Pick a single categorical variable from the data set and make a bar plot of its distribution.

(A little bit of starter code is provided below, and the code chunk is set to not be evaluated with eval = FALSE because the current code in there is not valid code and hence the document wouldn’t knit. Once you replace the code with valid code, set the chunk option to eval = TRUE, or remove the eval option altogether since it’s set to TRUE by default.)

ggplot(data = starwars, mapping = aes(x = gender)) +
  geom_bar()+
  ggtitle("bar plot of gender")

Pick a single numerical variable and make a histogram of it.

(This time no starter code is provided, you’re on your own!)

ggplot(data = starwars, mapping = aes(x = height)) +
  geom_histogram(binwidth = 10)+
  ggtitle("histogram of height ")
## Warning: Removed 6 rows containing non-finite values (stat_bin).

Pick a numerical variable and a categorical variable and make a visualisation (you pick the type!) to visualise the relationship between the two variables.
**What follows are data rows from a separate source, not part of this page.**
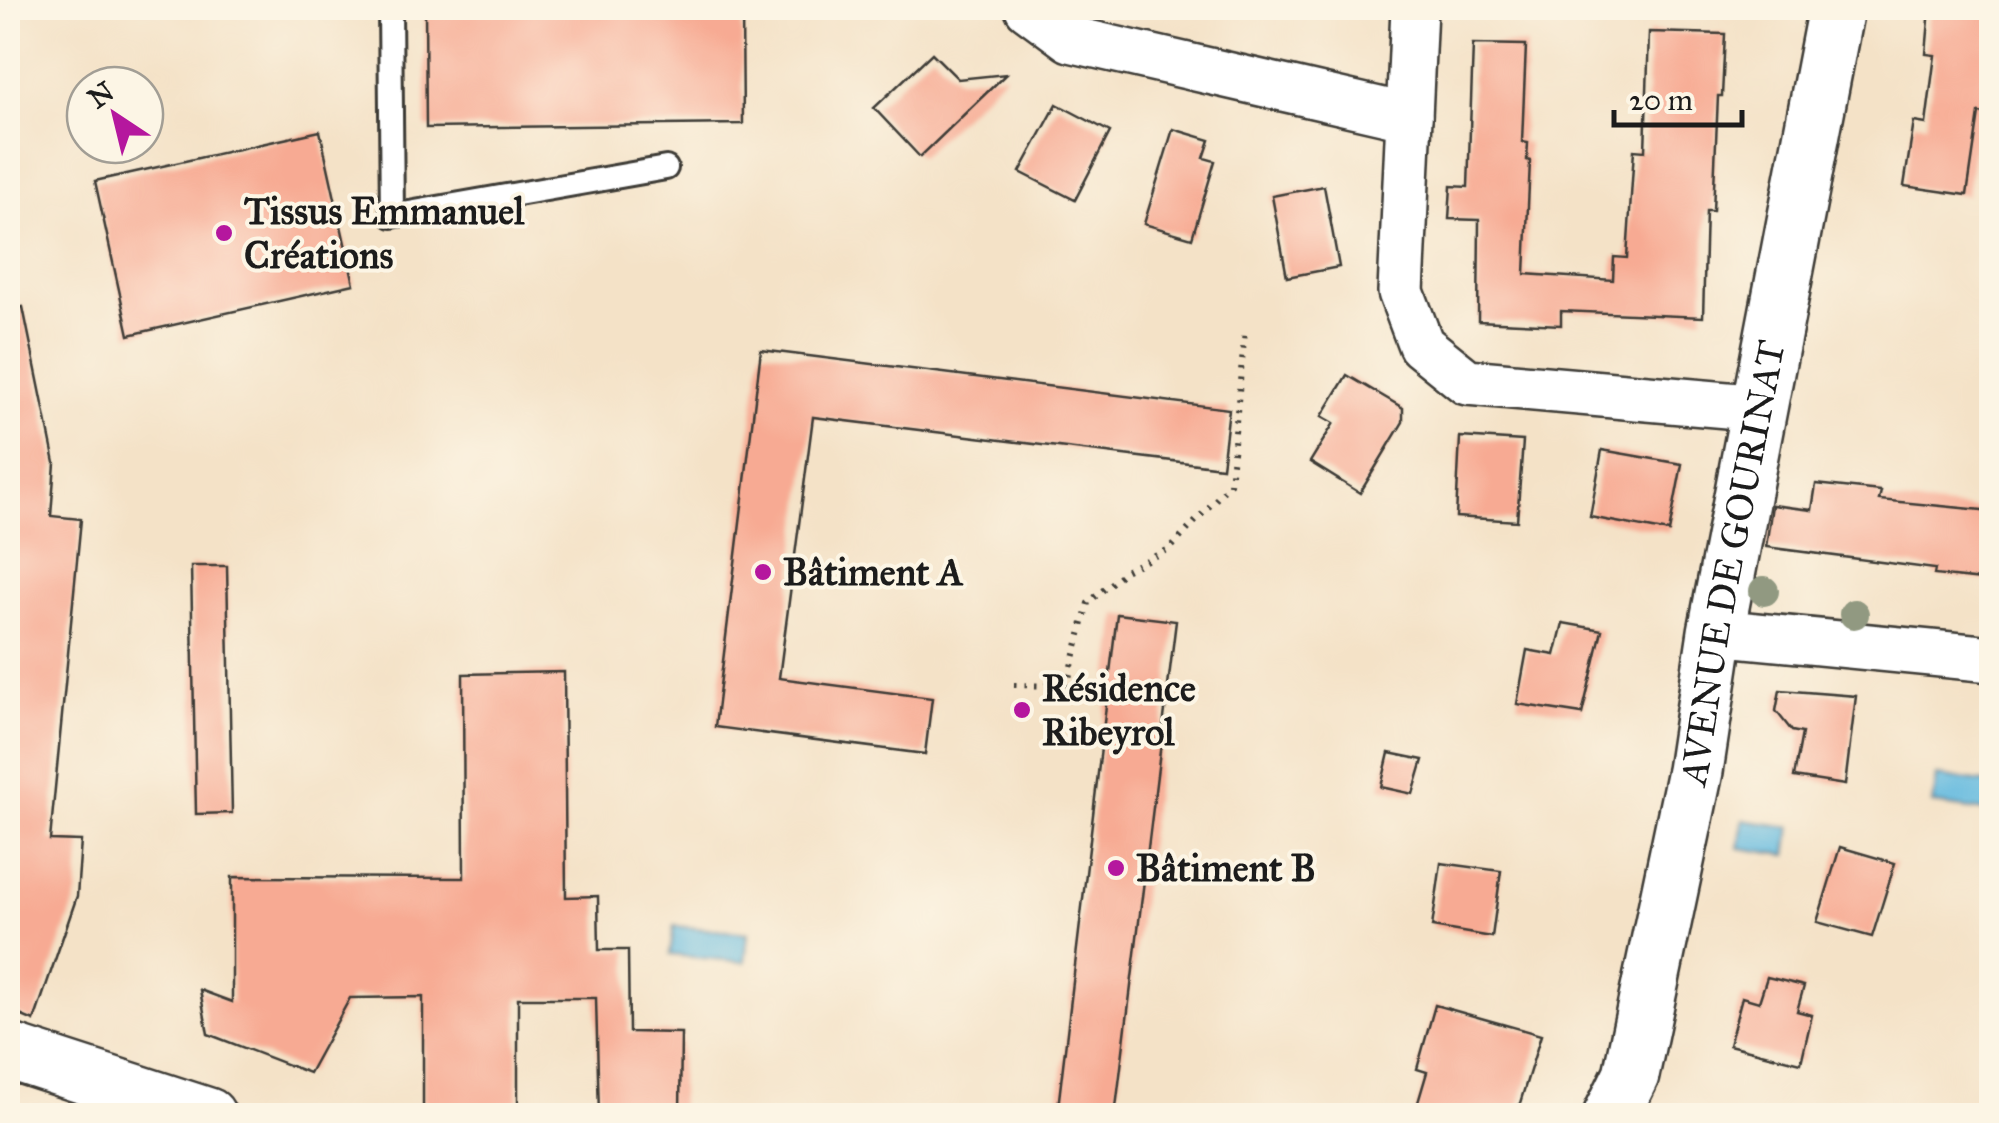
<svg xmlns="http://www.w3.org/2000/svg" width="1999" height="1123" font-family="'IM FELL Great Primer',serif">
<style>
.water{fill:#62b9df;stroke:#3f6a7e;stroke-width:2.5}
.building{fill:#f7aa93}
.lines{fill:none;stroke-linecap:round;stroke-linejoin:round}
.lane-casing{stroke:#3c3a36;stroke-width:28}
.street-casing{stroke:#3c3a36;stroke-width:50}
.secondary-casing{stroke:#3c3a36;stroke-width:60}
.path{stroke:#3c3a36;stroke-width:6;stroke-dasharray:2.5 8;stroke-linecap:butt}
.lane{stroke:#fff;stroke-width:22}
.street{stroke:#fff;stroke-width:45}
.secondary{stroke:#fff;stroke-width:55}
.tree{fill:#919981}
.poi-dot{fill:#b5179e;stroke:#fcf5e5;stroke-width:4}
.labels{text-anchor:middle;stroke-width:8;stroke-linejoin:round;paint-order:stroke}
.poi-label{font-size:38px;font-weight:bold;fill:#1c1c1c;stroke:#fcf5e5;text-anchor:start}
.street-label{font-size:38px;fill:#1c1c1c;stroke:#fcf5e5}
</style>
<rect width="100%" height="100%" fill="#fcf5e5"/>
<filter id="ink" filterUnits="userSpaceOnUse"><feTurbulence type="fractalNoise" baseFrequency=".01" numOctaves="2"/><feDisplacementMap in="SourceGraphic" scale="20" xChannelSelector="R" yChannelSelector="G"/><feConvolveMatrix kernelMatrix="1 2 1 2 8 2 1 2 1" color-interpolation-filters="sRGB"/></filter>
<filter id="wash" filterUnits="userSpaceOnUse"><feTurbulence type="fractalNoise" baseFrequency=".0048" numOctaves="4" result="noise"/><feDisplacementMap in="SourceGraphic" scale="40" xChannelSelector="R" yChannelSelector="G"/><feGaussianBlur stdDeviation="2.25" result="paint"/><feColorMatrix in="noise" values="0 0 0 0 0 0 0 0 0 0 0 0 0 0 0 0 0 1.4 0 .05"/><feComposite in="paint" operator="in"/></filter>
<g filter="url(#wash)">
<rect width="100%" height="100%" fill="#f4e2c7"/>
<!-- water -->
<g class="water">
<polygon points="1937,776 1991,783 1986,811 1933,804"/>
<polygon points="1743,820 1791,827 1787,855 1739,848"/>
<polygon points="674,926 748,933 745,962 670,955"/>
</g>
<g id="blocks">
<!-- building -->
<g class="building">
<polygon points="425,8 742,8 743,124 426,128"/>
<polygon points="1930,8 1992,8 1992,115 1979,113 1967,195 1904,186 1914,122 1926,124 1935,55 1926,54"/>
<polygon points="1649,32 1725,34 1722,96 1718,96 1713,211 1706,211 1703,317 1561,311 1561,325 1478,321 1479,220 1449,219 1451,186 1468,187 1473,44 1526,45 1522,142 1528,143 1527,160 1530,161 1525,274 1613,280 1614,257 1627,258 1634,150 1645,151"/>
<polygon points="932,53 958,79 1006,74 920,157 874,108"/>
<polygon points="1057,104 1110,132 1075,200 1020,172"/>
<polygon points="1173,129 1210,140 1204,158 1215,161 1192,238 1144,224"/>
<polygon points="320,131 354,284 129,335 95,181"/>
<polygon points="1324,186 1339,267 1287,277 1272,196"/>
<polygon points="23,307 55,463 51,516 81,519 50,840 81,841 77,896 34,1021 8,1010 8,309"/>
<polygon points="761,350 1229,409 1222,467 813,417 779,678 932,698 925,754 715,727"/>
<polygon points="1347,375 1403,408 1403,422 1360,493 1310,462 1334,423 1322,416"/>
<polygon points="1460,437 1523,441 1517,521 1456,517"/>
<polygon points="1602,450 1682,464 1669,532 1590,517"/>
<polygon points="1816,484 1881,491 1879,500 1992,511 1992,581 1934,575 1935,569 1766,547 1772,505 1812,510"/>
<polygon points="191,566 227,566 232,813 196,814"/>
<polygon points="1117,614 1176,621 1115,1116 1057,1116"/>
<polygon points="1563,623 1602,630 1582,714 1517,704 1527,650 1555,655"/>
<polygon points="564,672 566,897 598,896 599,950 628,950 629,1032 681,1033 680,1114 599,1116 596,998 518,998 518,1116 423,1116 423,997 350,998 309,1073 208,1034 200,990 232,1002 232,877 464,878 463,674"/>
<polygon points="1780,690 1856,696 1845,785 1794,777 1802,733 1792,731 1776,711"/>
<polygon points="1389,753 1423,760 1413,794 1381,787"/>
<polygon points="1840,847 1895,863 1872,937 1817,922"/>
<polygon points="1441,863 1501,871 1492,937 1432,927"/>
<polygon points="1767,977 1804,986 1797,1011 1812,1015 1801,1063 1729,1045 1742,997 1759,1002"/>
<polygon points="1435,1005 1541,1035 1516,1116 1414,1116 1427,1072 1417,1069"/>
</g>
</g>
</g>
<g filter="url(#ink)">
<use href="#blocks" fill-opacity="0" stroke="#3c3a36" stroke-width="2.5"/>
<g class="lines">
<!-- lane casing -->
<g class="lane-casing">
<polyline id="lane" points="390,8 392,216 666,168"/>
</g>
<!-- street casing -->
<g class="street-casing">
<g id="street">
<polyline points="1028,8 1070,39 1409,117"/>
<polyline points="1414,8 1401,292 1421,345 1467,382 1761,408"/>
<polyline points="1716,632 1992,659"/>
</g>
</g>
<!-- secondary casing -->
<g class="secondary-casing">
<g id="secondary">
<polyline points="8,1051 208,1116"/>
<path id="s1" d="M1611 1116 1631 1075 1695 771 1716 632 1836 8"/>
</g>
</g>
<!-- path -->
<polyline class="path" points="1014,685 1067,686 1088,603 1125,571 1171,548 1230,484 1245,330"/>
<!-- lane -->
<use href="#lane" class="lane"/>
<!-- street -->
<use href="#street" class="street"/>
<!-- secondary -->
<use href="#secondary" class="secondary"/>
</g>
<!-- trees -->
<g class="tree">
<circle cx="1764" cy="591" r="15"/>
<circle cx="1854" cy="614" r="15"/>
</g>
</g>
<!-- markers -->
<g class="poi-dot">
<circle cx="224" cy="233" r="10"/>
<circle cx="763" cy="572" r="10"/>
<circle cx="1022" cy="710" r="10"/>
<circle cx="1116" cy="868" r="10"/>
</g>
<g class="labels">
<!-- poi labels -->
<g class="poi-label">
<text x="244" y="224">Tissus Emmanuel<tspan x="244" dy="44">Créations</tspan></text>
<text x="783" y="585">Bâtiment A</text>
<text x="1042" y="701">Résidence<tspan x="1042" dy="44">Ribeyrol</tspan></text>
<text x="1136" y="881">Bâtiment B</text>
</g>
<!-- street labels -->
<g class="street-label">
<text dy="13" stroke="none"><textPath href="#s1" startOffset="568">AVENUE DE GOURINAT</textPath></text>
</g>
</g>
<!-- margin -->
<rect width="1999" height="1123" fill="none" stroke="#fcf5e5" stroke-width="40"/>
<!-- north arrow -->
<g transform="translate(115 115) rotate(325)"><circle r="48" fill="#fcf5e5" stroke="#a29e95" stroke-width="2.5"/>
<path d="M0-8L18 38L0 25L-18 38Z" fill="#b5179e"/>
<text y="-15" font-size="28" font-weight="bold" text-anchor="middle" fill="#1c1c1c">N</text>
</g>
<!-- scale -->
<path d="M1614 110v15h128v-15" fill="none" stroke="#1c1c1c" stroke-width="5"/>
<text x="1629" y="110" font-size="30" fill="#1c1c1c" stroke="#fcf5e5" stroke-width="8" paint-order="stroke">20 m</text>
</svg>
Along with your code and output, provide an interpretation of the visualisation.

ggplot(data = starwars, mapping = aes(x = gender, y = height)) +
  geom_point()
## Warning: Removed 6 rows containing missing values (geom_point).

### Heighest height of >250 falls under masculine gender

Pick two categorical variables and make a visualisation to visualise the relationship between the two variables. Along with your code and output, provide an interpretation of the visualisation.

ggplot(data = starwars, mapping = aes(x = gender, fill = hair_color)) +
  geom_bar()

### majority of masculine gender has black hair and majority of feminine gender has brown hair

Pick two numerical variables and two categorical variables and make a visualisation that incorportes all of them and provide an interpretation with your answer.

ggplot(data = starwars, mapping = aes(x = height, y = mass, color = gender, shape = gender,size = birth_year )) +
  geom_point()
## Warning: Removed 51 rows containing missing values (geom_point).

The maximum mass >1000 has height if 152.